_Obiettivo del compito_. Trascriva fedelmente il passo dell'intervista sulla riforma della giustizia compreso tra "Il Guardasigilli sulle" e "mette il Pd?", estremi inclusi.

"Con il nostro piano parità effettiva tra accusa e difesa"

Il Guardasigilli sulle toghe: "C'è la concreta disponibilità dell'Udc. Il Pd è poco coraggioso" 

Roma - Ministro Alfano, con l’incontro tra lei e il leader dell’Udc Casini si è aperto di fatto il dialogo con l’opposizione per riformare la giustizia. Berlusconi, però, esclude di potersi sedere al tavolo con «questa sinistra anti-democratica». Come la mettiamo?
«Bisogna distinguere tra l’Udc e la sinistra. Il partito di Casini, infatti, ha dato una disponibilità concreta al dialogo nella consapevolezza che la riforma è necessaria e che non si possono porre dei limiti angusti».

Paletti che invece mette il Pd?

«Il punto è che non si può immaginare di intendere il dialogo con un “sì” formale e un “no” sostanziale. Non si può essere disponibili al confronto solo a patto che non si tocchi la Costituzione, perché in sostanza questo significherebbe rinunciare al programma sulla giustizia con cui abbiamo vinto le elezioni. Un programma, peraltro, non certo improvvisato visto che trova le sue radici nel ’94 ed è assolutamente coerente rispetto a quanto abbiamo sempre sostenuto».

Insomma, la Costituzione andrà riformata?
«La Carta costituzionale del ’48 necessita di un aggiornamento affinché sia davvero garantito un processo più celere e più giusto. Il sistema giustizia in Italia non funziona e chi crede basti un’aspirina, qualche piccolo ritocchino, o si sbaglia di grosso oppure vuole che le cose restino come sono».

Con il Pd, insomma, il confronto parte in salita?
«Il problema è che non ci si può chiedere di sacrificare sull’altare del dialogo i nostri principi, quelli per i quali il centrodestra è ciò che è. Sarebbe solo un’ipocrisia».

Entrando nel merito, cosa farà il governo sul fronte giustizia?

_Dati forniti_.
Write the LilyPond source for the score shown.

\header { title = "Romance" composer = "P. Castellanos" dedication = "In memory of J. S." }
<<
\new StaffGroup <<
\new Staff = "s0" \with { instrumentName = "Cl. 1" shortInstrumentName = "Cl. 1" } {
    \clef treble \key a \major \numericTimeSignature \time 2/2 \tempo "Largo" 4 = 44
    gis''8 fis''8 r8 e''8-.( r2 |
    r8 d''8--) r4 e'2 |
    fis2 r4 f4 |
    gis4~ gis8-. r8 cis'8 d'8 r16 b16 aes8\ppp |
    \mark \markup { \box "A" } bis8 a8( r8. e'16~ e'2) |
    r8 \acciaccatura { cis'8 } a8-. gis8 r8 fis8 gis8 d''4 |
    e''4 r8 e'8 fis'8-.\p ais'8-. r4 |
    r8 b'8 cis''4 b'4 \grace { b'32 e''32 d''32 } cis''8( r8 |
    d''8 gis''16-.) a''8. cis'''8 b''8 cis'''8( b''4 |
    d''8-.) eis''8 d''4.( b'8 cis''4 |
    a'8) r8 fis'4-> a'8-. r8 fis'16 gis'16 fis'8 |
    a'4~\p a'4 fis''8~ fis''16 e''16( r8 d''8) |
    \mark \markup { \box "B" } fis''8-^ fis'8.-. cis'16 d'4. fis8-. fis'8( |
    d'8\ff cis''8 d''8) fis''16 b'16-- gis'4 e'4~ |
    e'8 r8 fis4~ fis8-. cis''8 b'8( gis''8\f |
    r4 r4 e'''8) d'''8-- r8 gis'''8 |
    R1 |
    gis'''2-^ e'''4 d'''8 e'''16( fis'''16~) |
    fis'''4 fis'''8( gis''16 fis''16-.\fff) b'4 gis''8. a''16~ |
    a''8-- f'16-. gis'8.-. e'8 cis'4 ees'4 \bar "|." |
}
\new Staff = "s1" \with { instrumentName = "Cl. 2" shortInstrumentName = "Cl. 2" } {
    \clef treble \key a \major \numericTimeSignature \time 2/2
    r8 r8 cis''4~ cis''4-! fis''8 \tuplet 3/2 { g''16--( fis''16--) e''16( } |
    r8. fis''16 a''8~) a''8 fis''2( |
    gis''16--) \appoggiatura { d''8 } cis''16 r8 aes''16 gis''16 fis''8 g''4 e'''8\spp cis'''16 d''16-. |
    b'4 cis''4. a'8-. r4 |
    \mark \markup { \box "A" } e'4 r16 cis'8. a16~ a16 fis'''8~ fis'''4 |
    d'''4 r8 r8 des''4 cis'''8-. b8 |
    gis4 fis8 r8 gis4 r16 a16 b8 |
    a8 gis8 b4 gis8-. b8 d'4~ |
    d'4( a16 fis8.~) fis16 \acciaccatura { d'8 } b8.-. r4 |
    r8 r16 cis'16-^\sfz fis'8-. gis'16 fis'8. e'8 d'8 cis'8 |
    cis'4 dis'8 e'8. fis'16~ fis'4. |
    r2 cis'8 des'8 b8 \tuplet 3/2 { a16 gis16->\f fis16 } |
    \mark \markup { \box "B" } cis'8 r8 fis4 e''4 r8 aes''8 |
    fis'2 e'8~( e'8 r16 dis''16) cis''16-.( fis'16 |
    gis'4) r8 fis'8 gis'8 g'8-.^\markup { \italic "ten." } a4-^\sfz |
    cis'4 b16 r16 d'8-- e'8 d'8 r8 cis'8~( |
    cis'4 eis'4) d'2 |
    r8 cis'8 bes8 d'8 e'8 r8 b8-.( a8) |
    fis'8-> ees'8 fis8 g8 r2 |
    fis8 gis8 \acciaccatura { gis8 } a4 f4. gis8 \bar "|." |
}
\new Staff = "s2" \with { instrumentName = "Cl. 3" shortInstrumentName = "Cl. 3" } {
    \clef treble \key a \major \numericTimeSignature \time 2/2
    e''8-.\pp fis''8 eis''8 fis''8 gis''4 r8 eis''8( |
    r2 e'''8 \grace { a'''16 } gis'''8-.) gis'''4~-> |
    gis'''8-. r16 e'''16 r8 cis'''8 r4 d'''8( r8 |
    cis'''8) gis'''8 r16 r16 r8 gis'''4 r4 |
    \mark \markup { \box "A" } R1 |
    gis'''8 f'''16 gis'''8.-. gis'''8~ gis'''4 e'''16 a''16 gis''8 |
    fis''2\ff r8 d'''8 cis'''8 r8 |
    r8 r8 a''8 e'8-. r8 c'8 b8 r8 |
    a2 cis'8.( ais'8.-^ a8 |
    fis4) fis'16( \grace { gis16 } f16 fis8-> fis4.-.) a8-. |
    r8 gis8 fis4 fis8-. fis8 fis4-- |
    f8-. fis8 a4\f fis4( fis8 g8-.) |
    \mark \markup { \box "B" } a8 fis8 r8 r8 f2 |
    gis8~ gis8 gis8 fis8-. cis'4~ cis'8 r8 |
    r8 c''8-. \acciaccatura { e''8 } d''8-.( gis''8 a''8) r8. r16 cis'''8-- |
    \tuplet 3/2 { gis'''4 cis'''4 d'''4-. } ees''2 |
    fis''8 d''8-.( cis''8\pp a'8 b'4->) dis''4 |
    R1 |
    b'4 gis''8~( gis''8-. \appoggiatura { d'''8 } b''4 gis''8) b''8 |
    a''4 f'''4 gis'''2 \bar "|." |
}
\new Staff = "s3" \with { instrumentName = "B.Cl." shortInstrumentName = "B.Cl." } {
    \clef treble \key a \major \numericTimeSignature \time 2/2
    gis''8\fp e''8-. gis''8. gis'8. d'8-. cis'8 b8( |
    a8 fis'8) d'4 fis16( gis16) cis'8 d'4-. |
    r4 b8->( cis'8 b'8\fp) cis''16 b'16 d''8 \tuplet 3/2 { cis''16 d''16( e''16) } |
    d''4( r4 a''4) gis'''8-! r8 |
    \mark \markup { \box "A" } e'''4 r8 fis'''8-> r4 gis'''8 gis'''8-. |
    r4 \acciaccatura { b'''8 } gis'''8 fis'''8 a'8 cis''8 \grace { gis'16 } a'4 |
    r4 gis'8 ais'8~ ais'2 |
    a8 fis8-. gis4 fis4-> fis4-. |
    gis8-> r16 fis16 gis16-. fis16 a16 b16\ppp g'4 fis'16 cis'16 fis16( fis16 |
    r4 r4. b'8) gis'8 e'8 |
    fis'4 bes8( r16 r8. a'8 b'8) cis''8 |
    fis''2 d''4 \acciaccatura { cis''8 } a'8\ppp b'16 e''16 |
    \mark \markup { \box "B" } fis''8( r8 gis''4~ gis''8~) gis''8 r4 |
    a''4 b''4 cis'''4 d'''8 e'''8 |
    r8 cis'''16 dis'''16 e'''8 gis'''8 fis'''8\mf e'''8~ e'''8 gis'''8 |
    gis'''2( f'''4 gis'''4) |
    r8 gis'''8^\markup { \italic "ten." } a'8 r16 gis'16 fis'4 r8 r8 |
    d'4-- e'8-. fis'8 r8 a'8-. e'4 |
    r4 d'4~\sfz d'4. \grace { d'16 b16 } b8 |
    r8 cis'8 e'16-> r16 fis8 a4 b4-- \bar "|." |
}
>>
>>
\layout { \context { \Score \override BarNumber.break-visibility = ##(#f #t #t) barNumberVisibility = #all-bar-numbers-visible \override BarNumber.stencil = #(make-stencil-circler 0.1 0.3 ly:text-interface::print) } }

_Compito svolto_.
Il Guardasigilli sulle toghe: "C'è la concreta disponibilità dell'Udc. Il Pd è poco coraggioso" 

Roma - Ministro Alfano, con l’incontro tra lei e il leader dell’Udc Casini si è aperto di fatto il dialogo con l’opposizione per riformare la giustizia. Berlusconi, però, esclude di potersi sedere al tavolo con «questa sinistra anti-democratica». Come la mettiamo?
«Bisogna distinguere tra l’Udc e la sinistra. Il partito di Casini, infatti, ha dato una disponibilità concreta al dialogo nella consapevolezza che la riforma è necessaria e che non si possono porre dei limiti angusti».

Paletti che invece mette il Pd?